Goals: Set Yourself Up for Success

It’s the new year and that means a whole lot of people are setting their intentions, envisioning their futures, and establishing goals for their lives and businesses for the year. I remember from my corporate days coming out of a much needed, sleepy holiday season to come back in the office to Set Your Annual Goals. HR training for SMART goals, anyone?

Maybe you’ve been reading articles like these:

  • The Ultimate Guide to 2020 Small Business Goal Setting

  • Create Your Dream Business This Year with Goal Setting

  • 7 Key Goal Setting Areas: Succeed As Your Own Boss

  • Manifest Your Goals Using a Vision Board

When the new year stretches out ahead of you like a blank page, rich with possibility, it’s so tempting to jump right in and create lots of powerful goals for your coaching, healing or creative business.

After all, you think, how else are you going to grow a business you love without setting specific goals?

Before you get too invested in creating vision boards, income goals or number of new clients targets, consider this: there are a lot of different ways to approach setting goals for your business.

USE THE RIGHT MEASUREMENT

Doctors use a different scale to measure blood pressure in children. As kids grow, their blood pressure increases, eventually reaching adult levels when they become teenagers. But when they’re young, it’s much lower than that of adults.
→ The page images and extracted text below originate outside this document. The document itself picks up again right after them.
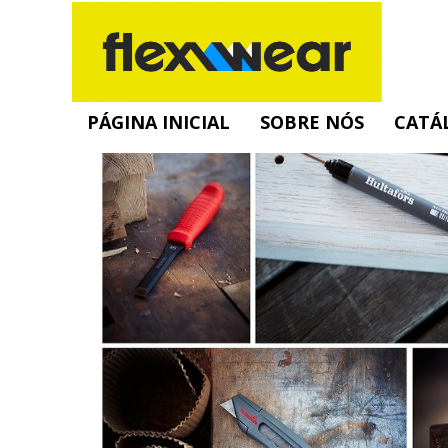
PÁGINA INICIAL
SOBRE NÓS
CATÁ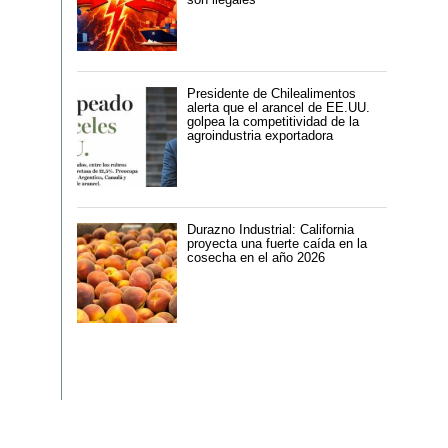
Presidente de Chilealimentos
alerta que el arancel de EE.UU.
golpea la competitividad de la
agroindustria exportadora
Durazno Industrial: California
proyecta una fuerte caída en la
cosecha en el año 2026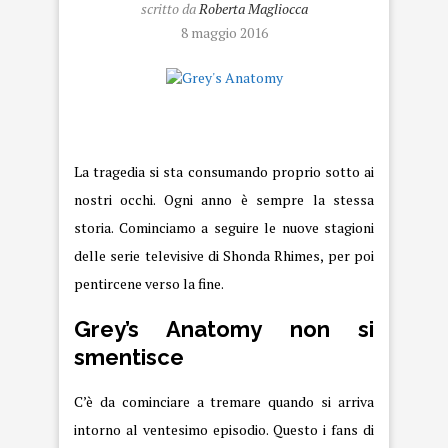
scritto da
Roberta Magliocca
8 maggio 2016
Grey’s Anatomy
La tragedia si sta consumando proprio sotto ai
nostri occhi. Ogni anno è sempre la stessa
storia. Cominciamo a seguire le nuove stagioni
delle serie televisive di Shonda Rhimes, per poi
pentircene verso la fine.
Grey’s Anatomy non si
smentisce
C’è da cominciare a tremare quando si arriva
intorno al ventesimo episodio. Questo i fans di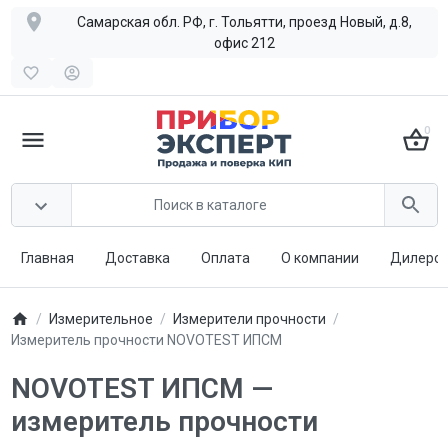
Самарская обл. РФ, г. Тольятти, проезд Новый, д.8,
офис 212
0
Главная
Доставка
Оплата
О компании
Дилерст
Измерительное
Измерители прочности
Измеритель прочности NOVOTEST ИПСМ
NOVOTEST ИПСМ —
измеритель прочности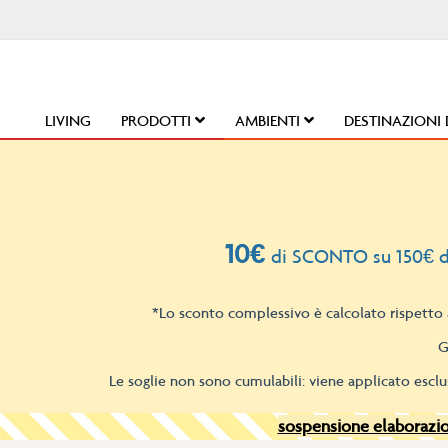
Salta
al
contenuto
LIVING
PRODOTTI
AMBIENTI
DESTINAZIONI 
10€
di SCONTO su 150€ d
*Lo sconto complessivo è calcolato rispetto a
G
Le soglie non sono cumulabili: viene applicato esclu
sospensione elaborazion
Evaluating a child’s blood pressure using the same chart developed for adults could cause all kinds of misdiagnoses and lead to treating problems that don’t exist.

It's the same thing with setting goals for your business. You have to use the right scale. And when you are just starting out, having an income goal or a number of new clients goal is often not very useful.

For one thing, both rely on things happening that are out of your control. You can’t control how much money you actually make in a given month, quarter, or year. Yes, you can do things that might lead you in the right direction, but the ultimate decision to hire you or buy your products isn’t something that you have control over.

And, if you set these types of goals for your business, and if you don’t make them for whatever reason, it can set you up for a lot of unnecessary self-doubt.

CREATE YOUR OWN CHART FOR SUCCESS

What matters more is figuring out how to measure success for you. How you define it will be unique to you and should reflect your deeper, essential self. It may – or may not - match what others think success looks like.  

Figuring out exactly what success means to you is a deeply personal exercise. I won’t lead you through all of it here, but you can get started by asking yourself this one simple, yet powerful question:

HOW DO I WANT TO FEEL WHEN MY BUSINESS IS SUCCESSFUL?

Maybe you want to feel like you are connecting deeply with your clients, on a heart level. Maybe you want to feel free – free to take time during the day for your family or to have regular lunches with your girlfriends. Maybe you want to feel adventurous and have opportunities to travel as part of your business.

If you’re having trouble coming up with something right away, it might be easier to start with the opposite. In other words, ask yourself:

HOW DO I NOT WANT TO FEEL WHEN MY BUSINESS IS SUCCESSFUL?

And from there you can gain insight into what you do want to feel.

For example, when I started my coaching business, one thing I knew for sure was that I didn’t want to feel as if my days were being swallowed whole, like I was rushing from thing to thing. I wanted to have breathing space in my day. That’s what success felt like to me.

KNOWING YOUR ANSWER

Take a minute to grab a pen and your journal and jot down what comes to mind when you ask yourself the questions above. What do you discover? Are there any surprises? Things you’ve forgotten about?

From there, you can set actionable steps for yourself that support that vision, whatever it is. That way you won’t be stuck measuring your or your business’ success on with a chart that doesn’t fit. You can then track your business’ progress and celebrate along the way.

Taking time to figure out what feels like success ensure you’ll be measuring your progress in a way that matters to the only person that really matters - you.